Ce n’est pas pour elle. Ce n’est pas elle. C’est comme si, sorti de nulle part, quelqu’un venait lui déposer un magnifique poupon aux joues roses dans les bras et la déclarait « maman » pour le reste de sa vie. Impensable, à moins d’un miracle. Et Murielle est bien placée pour savoir que les miracles n’existent pas. C’est juste une autre forme d’escroquerie. »Page 30
Et pour en rajouter une couche, à la relecture de son texte, elle reste sans voix et réalise combien c’est osé, voire même cochon…
« Il n’y a pas que son utérus qui déraille, son cerveau est en train, lui aussi, de rendre l’âme. » Page 36
Toutefois la joie de la nouvelle (mêlée à une bonne de stresse évidement) la submerge enfin. Une nouvelle vie commence ?
« En déposant Murielle rue Gaston-Gallimard, Jérôme a le sentiment de l’emmener à la maternité. Il ne va certes pas assister à la naissance de leur enfant, mais à celle de sa femme, en tant qu’auteure. » Page 67
Mais bon, lorsqu’on est une angoissée chronique, reine des boulettes et habitée d’un furieux mal-être, pas facile de gérer tout ça !
« C’est troublant. C’est son texte, mais plus son manuscrit. Ce sont des mots d’auteur, relus, corrigés, validés et mis en valeur. C’est un roman. Son roman. L’émotion la submerge. Bouleversée, Murielle regarde ses épreuves, comme on se penche au-dessus d’un berceau, avec adoration, crainte et émerveillement. » Page 76
Ce vent neuf dans le couple et la vie personnelle de Murielle, est aussi une tornade qui va mettre un sérieux bazar et bousculer beaucoup de choses. Beaucoup plus qu’elle n’aurait pu imaginer…

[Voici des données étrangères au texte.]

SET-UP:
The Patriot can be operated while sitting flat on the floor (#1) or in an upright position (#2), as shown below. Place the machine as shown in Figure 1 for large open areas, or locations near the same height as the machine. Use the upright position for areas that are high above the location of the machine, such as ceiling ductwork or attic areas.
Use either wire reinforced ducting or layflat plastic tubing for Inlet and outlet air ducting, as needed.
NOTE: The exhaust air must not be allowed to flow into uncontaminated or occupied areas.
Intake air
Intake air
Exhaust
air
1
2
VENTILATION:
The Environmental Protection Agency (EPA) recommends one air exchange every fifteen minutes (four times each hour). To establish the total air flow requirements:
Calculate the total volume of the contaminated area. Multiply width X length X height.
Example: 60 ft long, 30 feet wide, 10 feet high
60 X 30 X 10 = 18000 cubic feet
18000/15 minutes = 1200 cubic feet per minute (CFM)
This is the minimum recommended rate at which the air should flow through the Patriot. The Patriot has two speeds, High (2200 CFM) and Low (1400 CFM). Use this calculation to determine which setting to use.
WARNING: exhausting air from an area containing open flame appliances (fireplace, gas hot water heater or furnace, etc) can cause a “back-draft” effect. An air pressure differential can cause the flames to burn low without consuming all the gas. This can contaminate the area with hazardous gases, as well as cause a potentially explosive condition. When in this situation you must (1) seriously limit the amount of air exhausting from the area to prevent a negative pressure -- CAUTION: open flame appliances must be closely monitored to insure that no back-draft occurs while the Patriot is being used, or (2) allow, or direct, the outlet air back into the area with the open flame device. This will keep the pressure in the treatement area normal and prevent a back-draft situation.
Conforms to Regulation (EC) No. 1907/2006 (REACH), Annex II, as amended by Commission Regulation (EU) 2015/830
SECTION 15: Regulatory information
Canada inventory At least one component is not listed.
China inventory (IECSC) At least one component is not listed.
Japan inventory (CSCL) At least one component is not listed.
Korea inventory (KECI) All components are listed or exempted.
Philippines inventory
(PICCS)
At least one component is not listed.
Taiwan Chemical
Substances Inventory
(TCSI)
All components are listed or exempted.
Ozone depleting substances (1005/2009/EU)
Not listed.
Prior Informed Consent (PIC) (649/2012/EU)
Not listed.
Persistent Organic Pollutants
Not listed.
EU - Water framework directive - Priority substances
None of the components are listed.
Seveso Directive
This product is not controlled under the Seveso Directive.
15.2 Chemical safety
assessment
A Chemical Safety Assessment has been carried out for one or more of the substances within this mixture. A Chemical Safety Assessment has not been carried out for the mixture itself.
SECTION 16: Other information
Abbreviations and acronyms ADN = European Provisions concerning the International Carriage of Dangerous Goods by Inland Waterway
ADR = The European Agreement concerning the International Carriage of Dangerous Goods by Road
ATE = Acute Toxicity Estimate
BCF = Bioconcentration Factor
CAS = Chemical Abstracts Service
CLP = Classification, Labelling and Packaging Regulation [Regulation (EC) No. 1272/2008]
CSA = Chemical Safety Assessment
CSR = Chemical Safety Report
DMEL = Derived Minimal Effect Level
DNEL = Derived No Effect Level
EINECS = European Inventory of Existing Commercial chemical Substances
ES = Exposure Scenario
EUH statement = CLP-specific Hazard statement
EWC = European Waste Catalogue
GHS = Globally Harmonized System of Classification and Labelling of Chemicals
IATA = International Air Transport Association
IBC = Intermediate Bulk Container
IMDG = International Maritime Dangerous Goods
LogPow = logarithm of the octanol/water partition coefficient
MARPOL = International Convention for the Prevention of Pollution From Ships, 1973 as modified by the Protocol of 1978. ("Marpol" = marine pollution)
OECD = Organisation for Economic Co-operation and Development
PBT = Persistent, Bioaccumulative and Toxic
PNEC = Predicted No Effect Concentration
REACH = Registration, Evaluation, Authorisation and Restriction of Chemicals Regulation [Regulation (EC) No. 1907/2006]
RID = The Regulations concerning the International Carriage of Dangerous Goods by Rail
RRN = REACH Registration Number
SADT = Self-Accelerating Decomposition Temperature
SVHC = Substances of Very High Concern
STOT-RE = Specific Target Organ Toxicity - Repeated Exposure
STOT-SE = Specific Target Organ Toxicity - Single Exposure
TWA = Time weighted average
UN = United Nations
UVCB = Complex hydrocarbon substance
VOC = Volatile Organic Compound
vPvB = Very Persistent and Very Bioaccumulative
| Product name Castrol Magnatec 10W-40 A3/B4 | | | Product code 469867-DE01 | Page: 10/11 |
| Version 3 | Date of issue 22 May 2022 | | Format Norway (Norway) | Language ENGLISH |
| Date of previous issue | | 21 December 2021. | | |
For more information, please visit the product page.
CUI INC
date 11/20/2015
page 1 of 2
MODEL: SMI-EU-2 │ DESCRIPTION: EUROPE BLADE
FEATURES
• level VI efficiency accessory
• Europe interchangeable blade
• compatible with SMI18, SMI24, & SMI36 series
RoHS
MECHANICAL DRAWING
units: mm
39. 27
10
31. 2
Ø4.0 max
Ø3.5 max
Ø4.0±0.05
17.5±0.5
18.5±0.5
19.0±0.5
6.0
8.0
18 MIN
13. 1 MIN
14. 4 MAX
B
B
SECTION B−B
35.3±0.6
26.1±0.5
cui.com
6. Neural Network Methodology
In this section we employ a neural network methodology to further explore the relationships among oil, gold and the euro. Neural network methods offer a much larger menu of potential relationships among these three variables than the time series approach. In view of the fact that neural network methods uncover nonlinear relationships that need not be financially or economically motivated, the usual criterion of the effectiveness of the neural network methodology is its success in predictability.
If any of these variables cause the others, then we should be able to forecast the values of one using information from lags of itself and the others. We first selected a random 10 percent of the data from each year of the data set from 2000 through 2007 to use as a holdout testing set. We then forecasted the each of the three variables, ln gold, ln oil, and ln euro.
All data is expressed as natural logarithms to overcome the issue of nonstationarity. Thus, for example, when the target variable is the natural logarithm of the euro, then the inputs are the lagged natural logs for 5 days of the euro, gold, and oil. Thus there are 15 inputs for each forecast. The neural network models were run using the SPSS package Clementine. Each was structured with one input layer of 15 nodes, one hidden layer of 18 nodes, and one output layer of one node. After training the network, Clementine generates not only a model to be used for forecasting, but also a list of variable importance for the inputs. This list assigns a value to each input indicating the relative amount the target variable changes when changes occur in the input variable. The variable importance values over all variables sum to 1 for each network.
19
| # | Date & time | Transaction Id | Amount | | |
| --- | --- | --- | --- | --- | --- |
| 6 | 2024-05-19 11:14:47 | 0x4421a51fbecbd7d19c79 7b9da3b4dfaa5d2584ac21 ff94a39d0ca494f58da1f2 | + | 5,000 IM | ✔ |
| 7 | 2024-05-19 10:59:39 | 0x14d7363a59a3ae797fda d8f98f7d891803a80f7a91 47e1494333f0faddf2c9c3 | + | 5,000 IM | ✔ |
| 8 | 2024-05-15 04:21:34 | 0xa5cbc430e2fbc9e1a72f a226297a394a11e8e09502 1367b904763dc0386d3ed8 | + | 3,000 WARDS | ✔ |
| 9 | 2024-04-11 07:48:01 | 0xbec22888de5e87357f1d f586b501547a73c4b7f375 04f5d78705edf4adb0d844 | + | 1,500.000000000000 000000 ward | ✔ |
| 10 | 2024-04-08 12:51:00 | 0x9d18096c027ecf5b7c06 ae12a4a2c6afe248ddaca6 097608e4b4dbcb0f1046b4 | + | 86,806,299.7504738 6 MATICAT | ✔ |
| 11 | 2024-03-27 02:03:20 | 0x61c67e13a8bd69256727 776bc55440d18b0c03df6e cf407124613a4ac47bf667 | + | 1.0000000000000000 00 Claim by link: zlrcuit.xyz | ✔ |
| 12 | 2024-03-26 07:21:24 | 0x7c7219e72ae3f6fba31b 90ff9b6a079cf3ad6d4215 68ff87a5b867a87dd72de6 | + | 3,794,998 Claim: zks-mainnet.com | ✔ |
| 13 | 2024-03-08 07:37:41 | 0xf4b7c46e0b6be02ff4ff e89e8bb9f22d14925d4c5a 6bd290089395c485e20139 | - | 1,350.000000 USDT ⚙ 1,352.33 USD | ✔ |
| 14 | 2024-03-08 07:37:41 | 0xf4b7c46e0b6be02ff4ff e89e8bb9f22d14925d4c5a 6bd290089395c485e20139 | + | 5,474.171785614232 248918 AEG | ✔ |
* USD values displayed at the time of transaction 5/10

« Pour la première fois depuis longtemps, l’avenir était excitant. » Page 109
Murielle est un personnage sympathique fort attachant. Pas facile de se voir renvoyer sans cesse une image de fille moyenne et de ne jamais se sentir à la hauteur (sa mère Carole n’ayant pas contribué à la mettre sur la route de la confiance en soi lui faisant sentir régulièrement qu’elle était loin d’être la fille parfaite qu’elle avant tant attendue). Cette manie de ne jamais réussir à goûter au bonheur m’a beaucoup touchée, même si parfois son côté extrême m’a un peu irritée.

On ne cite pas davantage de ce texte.